Ceuta-Vorfälle: Krings verteidigt Fortsetzung der Grenzkontrollen - (Foto: Spanische Exklave Ceuta (Archiv))
Unions-Fraktionsvize Günter Krings (CDU) verteidigt die Entscheidung von Bundesinnenminister Alexander Dobrindt (CSU), angesichts der Ereignisse in Ceuta die Grenzkontrollen an den deutschen Grenzen fortzusetzen. Der "Rheinischen Post" sagte Krings: "Es ist gut und richtig, dass wir bereits heute Grenzkontrollen im Rahmen des Schengen-Regimes durchführen. Die Vorfälle machen klar, dass diese zu verlängern sind und bei Bedarf auch intensiviert werden müssen." Wer aus Spanien kommend in Deutschland Asyl beantrage, obwohl Spanien als sicherer EU-Mitgliedstaat für das Asylverfahren zuständig sei, müsse grundsätzlich an der Grenze zurückgewiesen werden, fügte er hinzu.
Genau das liege in der Logik der europäischen Verträge, die es nicht zuließen, dass man sich ein Asyl-Antrags-Land beliebig aussuche.
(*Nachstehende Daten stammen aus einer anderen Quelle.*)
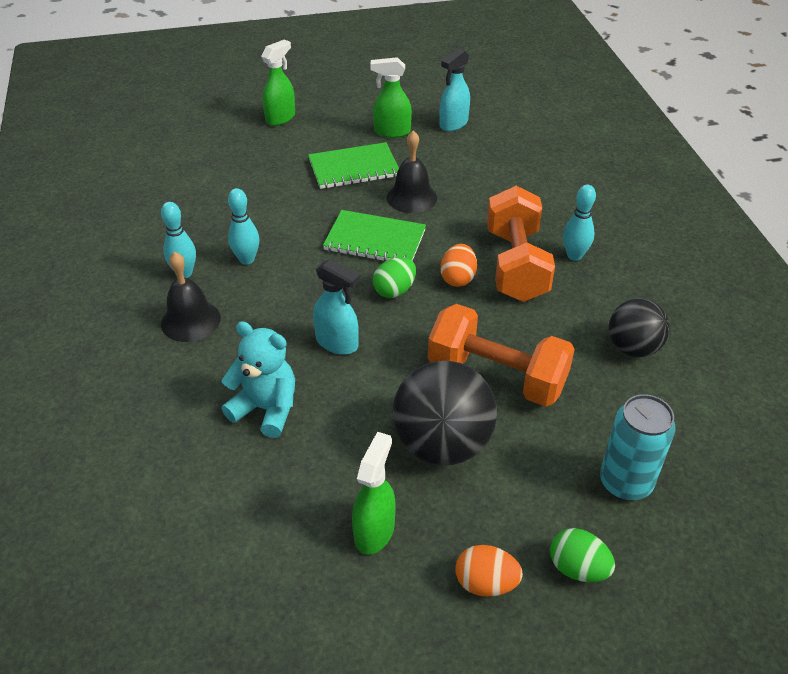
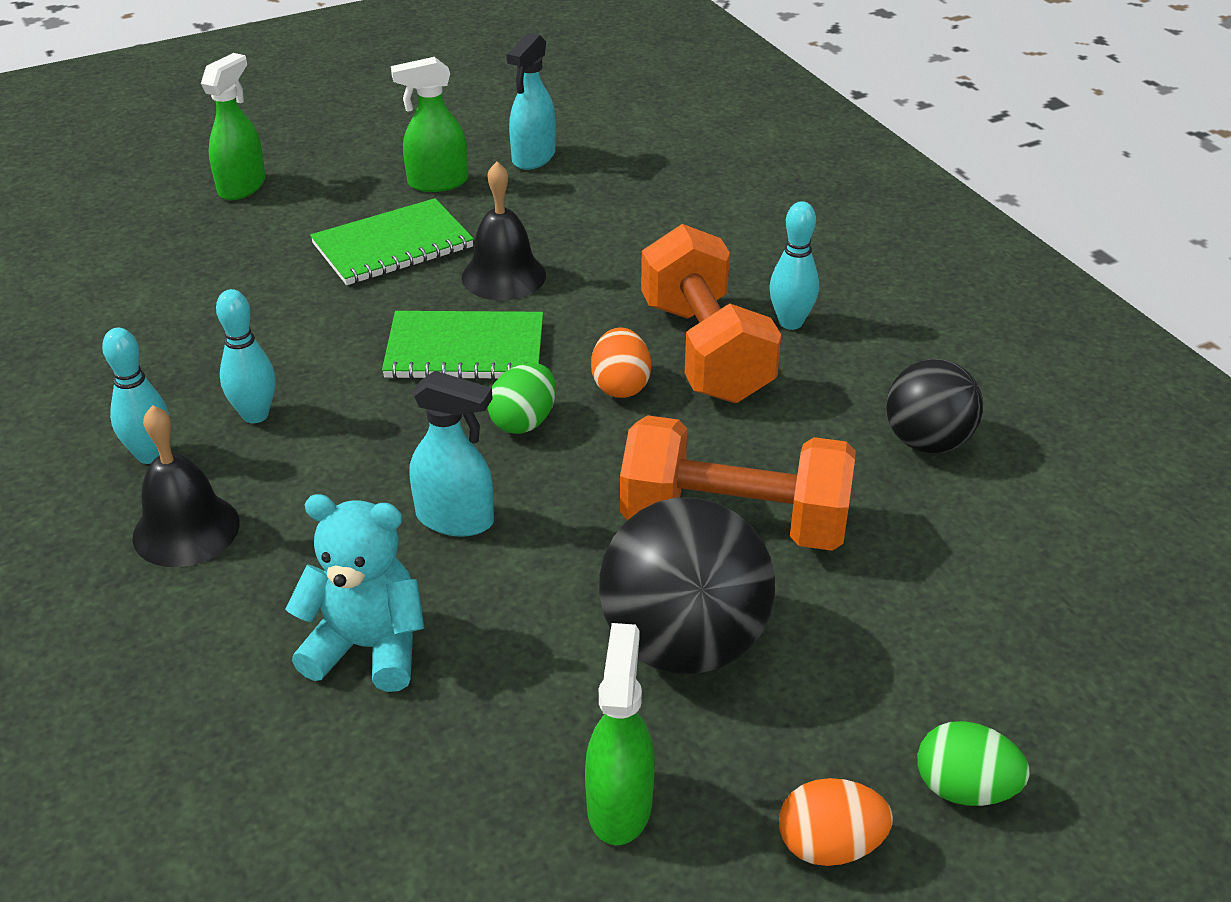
camera: 15 degrees left, 5 degrees down
turquoise can [600,394,675,501] -> none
Zugleich liege der Schlüssel zur Lösung des Problems "nicht an den europäischen Binnengrenzen, sondern an der Außengrenze Europas". Deshalb brauche es jetzt eine noch engere Zusammenarbeit mit Marokko. Dazu gehörten wirksame Rückführungsvereinbarungen, eine intensive Zusammenarbeit bei der Bekämpfung der Schleuserkriminalität und eine verlässliche Sicherung der Grenze zu Ceuta und Melilla. Der Ansturm von Zehntausenden Migranten auf die spanische Exklave Ceuta hatte in den vergangenen Tagen eine politische Diskussion über die Grenzsicherung ausgelöst.